═══ TEXT PASSAGE

Photos: Matisse's Colorful Life Comes to the IMA
If you thought the fall season couldn’t get any more colorful, the IMA would like to challenge that. On Oct. 13, the Indianapolis Museum of Art will open the exhibition Matisse: A Life in Color, which explores the artist’s fascination with bright and bold uses of colors.
This exhibition, which draws generously from the Baltimore Museum of Art’s Cone Collection, is one of the most comprehensive collections of Henri Matisse’s work to date. Visitors will find on display a number of Matisse’s paintings, prints, sculptures, and illustrated artist books.
“[This is] a really enlightening exhibition for someone who isn’t familiar with his work,” says IMA curator Rebecca Long, who worked on it. “The show doesn’t tell the story of his career … it explores how he was working in his creative process.”

══════
═══ GIVEN RECORDS

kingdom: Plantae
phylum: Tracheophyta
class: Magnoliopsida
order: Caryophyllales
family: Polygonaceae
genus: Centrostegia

══════

▶ [GIVEN PROBLEM 1]: Summarize the text about the Matisse exhibition in two sentences.
▶ [GIVEN PROBLEM 2]: Reproduce the text about the Matisse exhibition word for word, everything from "Photos: Matisse's Colorful" down to "uses of colors.".

▶ [FINISHED ANSWER 1]: On Oct. 13, the Indianapolis Museum of Art will open Matisse: A Life in Color, an exhibition that explores Henri Matisse's fascination with bright and bold uses of colors. Drawing generously from the Baltimore Museum of Art's Cone Collection, it displays his paintings, prints, sculptures, and illustrated artist books, and curator Rebecca Long says it explores his creative process rather than telling the story of his career.

▶ [FINISHED ANSWER 2]:
Photos: Matisse's Colorful Life Comes to the IMA
If you thought the fall season couldn’t get any more colorful, the IMA would like to challenge that. On Oct. 13, the Indianapolis Museum of Art will open the exhibition Matisse: A Life in Color, which explores the artist’s fascination with bright and bold uses of colors.